Solemos asociar la primavera con bienestar, vitalidad y optimismo. Sin embargo, desde la psicología y la neurociencia sabemos que este cambio estacional tiene efectos complejos y desiguales. Para algunas personas supone un impulso emocional; para otras, un periodo de mayor vulnerabilidad psicológica.
Uno de los factores clave es la luz solar. El aumento de horas de luz influye directamente en la regulación de los ritmos circadianos y en la secreción de melatonina y serotonina. Esto puede traducirse en más energía, mejor estado de ánimo y mayor motivación. De hecho, numerosos estudios muestran una reducción de síntomas depresivos estacionales con la llegada de la primavera.
Sin embargo, este mismo proceso puede generar desajustes temporales. Cambios en el sueño, mayor activación fisiológica o sensación de inquietud son frecuentes durante las primeras semanas. El organismo necesita tiempo para adaptarse, y no todas las personas lo hacen al mismo ritmo.
También se observa un aumento de la actividad emocional. La primavera actúa como un amplificador: intensifica tanto emociones agradables como desagradables. En personas con ansiedad, puede aparecer más nerviosismo o irritabilidad. En quienes atraviesan momentos de malestar psicológico, la presión social por estar bien puede aumentar la sensación de incomodidad o culpa.

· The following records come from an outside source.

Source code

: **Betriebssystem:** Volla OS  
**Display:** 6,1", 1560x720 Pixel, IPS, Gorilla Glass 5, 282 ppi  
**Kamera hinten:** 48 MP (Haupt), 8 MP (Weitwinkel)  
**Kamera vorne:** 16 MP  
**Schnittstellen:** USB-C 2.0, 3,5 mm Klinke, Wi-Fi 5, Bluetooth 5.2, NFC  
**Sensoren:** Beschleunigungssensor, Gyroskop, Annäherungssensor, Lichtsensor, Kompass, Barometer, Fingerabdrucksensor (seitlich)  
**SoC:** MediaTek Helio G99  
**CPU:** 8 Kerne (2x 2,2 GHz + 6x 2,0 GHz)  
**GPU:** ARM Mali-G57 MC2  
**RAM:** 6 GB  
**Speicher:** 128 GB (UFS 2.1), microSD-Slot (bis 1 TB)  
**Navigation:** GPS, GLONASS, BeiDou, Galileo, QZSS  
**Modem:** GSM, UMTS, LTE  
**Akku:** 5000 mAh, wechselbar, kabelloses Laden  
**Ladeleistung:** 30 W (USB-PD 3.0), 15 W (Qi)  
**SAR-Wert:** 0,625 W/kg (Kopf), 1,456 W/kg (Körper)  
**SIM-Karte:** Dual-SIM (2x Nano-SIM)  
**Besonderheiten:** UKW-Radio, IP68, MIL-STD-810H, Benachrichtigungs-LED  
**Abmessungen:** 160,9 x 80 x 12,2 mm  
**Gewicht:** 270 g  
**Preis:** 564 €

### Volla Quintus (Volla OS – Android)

Desde la investigación clínica se ha observado, además, un incremento de la impulsividad y de la activación conductual en esta época. Esto ayuda a explicar por qué ciertos trastornos del estado de ánimo, especialmente los relacionados con la desregulación emocional, pueden mostrar mayor inestabilidad en primavera.
Otro aspecto relevante es el impacto sobre la vida social. El buen tiempo favorece el contacto interpersonal, lo cual suele ser un factor protector para la salud mental. No obstante, para personas con soledad no deseada o dificultades relacionales, esta mayor exposición social puede intensificar el malestar.
Entender los efectos psicológicos de la primavera permite normalizar experiencias que a menudo se viven con desconcierto: sentirse más cansado, más sensible o más irritable cuando debería sentirse mejor. No es contradicción; es adaptación.
La clave está en escuchar el propio ritmo, cuidar el descanso, regular la activación y no imponer expectativas emocionales poco realistas. La primavera puede ser una aliada del bienestar psicológico, pero no funciona igual para todo el mundo ni de forma inmediata.